Swift Switch statement fails to match strings: What could cause this?


I have some code to determine the Series of an Apple Watch based on its machine ID. In all testing I've been able to do on real Apple Watches, it works as expected.

However, once out in the wild, it fails to match in some cases, and falls back on the default case. I added some logging to the default to show the see the model value that was passed in when it failed to match, to see if there were unexpected values being passed into the function.

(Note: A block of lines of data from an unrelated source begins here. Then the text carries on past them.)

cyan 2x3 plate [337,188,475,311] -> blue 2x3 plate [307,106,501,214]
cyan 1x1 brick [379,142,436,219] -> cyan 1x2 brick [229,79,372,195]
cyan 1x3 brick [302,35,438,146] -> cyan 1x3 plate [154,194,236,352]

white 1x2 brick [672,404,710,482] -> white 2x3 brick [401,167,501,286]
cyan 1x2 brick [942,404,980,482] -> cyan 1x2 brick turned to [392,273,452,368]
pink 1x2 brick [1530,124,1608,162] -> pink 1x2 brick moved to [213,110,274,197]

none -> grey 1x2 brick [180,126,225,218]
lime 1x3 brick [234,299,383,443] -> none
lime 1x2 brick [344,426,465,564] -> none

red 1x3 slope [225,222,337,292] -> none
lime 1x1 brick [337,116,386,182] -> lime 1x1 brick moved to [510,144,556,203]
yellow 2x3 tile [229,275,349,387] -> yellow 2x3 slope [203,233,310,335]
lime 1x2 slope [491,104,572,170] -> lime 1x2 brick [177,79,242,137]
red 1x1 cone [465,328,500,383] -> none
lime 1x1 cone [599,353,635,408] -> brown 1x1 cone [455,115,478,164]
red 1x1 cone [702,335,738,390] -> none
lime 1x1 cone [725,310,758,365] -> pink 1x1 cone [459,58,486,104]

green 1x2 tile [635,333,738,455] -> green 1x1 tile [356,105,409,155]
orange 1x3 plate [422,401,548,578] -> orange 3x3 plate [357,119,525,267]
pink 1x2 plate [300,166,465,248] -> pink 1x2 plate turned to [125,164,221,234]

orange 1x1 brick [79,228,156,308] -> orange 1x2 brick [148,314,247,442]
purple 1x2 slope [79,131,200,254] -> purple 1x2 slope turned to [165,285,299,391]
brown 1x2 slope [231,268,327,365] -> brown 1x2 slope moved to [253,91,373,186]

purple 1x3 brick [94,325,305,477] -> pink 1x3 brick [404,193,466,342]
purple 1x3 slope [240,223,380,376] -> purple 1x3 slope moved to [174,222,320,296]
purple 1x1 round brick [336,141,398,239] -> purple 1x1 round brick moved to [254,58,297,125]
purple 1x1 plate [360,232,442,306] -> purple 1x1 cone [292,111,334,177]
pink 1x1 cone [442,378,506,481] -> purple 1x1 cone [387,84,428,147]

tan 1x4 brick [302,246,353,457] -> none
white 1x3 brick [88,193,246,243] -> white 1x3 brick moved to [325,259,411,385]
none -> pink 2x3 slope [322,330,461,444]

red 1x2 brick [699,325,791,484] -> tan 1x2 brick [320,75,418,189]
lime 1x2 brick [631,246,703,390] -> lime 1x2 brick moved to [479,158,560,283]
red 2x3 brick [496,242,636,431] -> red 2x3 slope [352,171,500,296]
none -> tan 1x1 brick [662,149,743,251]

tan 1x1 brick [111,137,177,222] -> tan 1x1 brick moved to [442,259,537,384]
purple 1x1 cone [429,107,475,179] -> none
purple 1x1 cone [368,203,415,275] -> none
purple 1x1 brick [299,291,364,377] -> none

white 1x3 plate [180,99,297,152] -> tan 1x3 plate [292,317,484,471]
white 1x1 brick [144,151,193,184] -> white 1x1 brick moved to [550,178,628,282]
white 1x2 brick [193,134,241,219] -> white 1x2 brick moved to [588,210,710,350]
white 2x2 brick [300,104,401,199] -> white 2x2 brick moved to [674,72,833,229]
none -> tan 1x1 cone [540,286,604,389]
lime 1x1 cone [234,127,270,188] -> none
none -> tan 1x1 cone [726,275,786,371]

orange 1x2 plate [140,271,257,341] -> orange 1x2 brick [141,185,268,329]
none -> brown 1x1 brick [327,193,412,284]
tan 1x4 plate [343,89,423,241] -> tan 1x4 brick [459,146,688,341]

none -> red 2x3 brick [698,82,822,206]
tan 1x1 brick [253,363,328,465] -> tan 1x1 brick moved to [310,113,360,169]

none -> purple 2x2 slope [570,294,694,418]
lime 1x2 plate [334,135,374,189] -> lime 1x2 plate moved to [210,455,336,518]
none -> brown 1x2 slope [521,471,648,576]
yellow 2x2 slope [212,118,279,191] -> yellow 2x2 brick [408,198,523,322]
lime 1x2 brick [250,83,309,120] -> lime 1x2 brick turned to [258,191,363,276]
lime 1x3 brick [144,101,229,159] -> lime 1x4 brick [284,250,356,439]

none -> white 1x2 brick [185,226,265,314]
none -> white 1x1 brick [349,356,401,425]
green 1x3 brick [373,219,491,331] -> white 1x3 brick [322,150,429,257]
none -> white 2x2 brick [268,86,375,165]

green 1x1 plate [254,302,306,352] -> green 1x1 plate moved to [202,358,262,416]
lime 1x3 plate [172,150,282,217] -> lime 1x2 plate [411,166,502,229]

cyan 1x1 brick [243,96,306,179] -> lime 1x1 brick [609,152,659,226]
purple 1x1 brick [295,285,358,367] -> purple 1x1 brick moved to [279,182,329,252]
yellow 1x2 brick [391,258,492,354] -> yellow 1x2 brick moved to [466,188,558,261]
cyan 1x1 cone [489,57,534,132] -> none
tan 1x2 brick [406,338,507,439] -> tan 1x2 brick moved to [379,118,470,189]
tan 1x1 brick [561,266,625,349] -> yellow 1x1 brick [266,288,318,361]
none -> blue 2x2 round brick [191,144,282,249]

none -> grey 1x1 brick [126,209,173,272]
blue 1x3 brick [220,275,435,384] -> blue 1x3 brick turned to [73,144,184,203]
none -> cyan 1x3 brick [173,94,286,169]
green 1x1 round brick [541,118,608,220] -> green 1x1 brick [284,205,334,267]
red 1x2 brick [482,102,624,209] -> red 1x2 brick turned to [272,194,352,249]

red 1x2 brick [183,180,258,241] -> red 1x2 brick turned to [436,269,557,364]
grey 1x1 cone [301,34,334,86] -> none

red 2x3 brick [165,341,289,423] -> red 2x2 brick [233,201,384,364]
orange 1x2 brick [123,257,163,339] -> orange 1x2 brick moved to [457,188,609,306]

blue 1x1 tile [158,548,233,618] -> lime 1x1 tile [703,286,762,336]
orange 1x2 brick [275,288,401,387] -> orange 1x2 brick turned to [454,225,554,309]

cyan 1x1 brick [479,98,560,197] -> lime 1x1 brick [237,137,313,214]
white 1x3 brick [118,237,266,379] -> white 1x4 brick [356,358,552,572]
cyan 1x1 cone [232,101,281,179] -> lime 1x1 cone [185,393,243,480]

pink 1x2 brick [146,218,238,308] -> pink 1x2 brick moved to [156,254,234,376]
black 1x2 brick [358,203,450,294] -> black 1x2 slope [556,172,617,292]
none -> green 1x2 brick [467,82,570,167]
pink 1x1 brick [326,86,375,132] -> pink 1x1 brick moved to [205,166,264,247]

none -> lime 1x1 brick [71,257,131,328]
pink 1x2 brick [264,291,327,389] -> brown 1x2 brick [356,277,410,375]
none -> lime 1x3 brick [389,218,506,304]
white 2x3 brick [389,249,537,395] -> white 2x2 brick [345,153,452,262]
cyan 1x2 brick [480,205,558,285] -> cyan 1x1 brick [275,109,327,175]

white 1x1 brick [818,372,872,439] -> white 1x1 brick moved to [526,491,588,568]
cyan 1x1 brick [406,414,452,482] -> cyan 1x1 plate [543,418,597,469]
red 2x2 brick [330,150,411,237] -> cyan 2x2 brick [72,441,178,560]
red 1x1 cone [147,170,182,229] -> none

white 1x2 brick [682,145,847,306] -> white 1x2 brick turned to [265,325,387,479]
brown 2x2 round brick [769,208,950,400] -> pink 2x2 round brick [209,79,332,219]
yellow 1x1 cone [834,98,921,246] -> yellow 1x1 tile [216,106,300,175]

To my surprise, the values that are being passed in seem to match, but it's still hitting the default case. For example Watch3,4 is frequently being logged as the value of model that was passed in, which should match the case to produce Series 3, and does in my testing, but for some reason it's not always matching in my app once released. The same goes for many other model strings here.

Does it seem like there is something I'm missing here? Like the possibility of other non-visible characters ending up in the string I'm checking? Or something I'm missing about how switch statements work in Swift?

To be clear, it's not failing all the time. It works most of the time, but it sometimes fails even though logging shows the value passed in is an expected value that matches a non-default case.

Here's my code, minus the logging used for diagnosis:

import Foundation

func getWatchModel() -> String? {
    var size: size_t = 0
    sysctlbyname("hw.machine", nil, &size, nil, 0)
    var machine = CChar()
    sysctlbyname("hw.machine", &machine, &size, nil, 0)
    return String(cString: &machine, encoding: String.Encoding.utf8)
}

func getSeries(model: String) -> String {
    switch model {
    case "Watch2,3", "Watch2,4":
        return "Series 2"
    case "Watch2,6", "Watch2,7":
        return "Series 1"
    case "Watch3,1", "Watch3,2", "Watch3,3", "Watch3,4":
        return "Series 3"
    case "Watch4,1", "Watch4,2", "Watch4,3", "Watch4,4":
        return "Series 4"
    case "Watch5,1", "Watch5,2", "Watch5,3", "Watch5,4":
        return "Series 5"
    default:
        return "Unknown Series"
    }
}

let series: String?

if let model = getWatchModel() {
    series = getSeries(model: model)
} else {
    series = nil
}

print(series ?? "Apple Watch machine ID could not be determined")

Solution

  • I suspect the problem is actually in your getWatchModel method, specifically in the line:

    var machine = CChar()
    
    

    This allocates a single byte. You need to allocate size bytes. Here's one way of doing it:

        func getWatchModel() -> String? {
            var size: size_t = 0
            sysctlbyname("hw.machine", nil, &size, nil, 0)
            var machine = [CChar](repeating: 0, count: size)
            sysctlbyname("hw.machine", &machine, &size, nil, 0)
            return String(cString: machine, encoding: .utf8)
        }
    

    I suspect this lead to the String containing garbage. I'm actually surprised you did not see any crashes.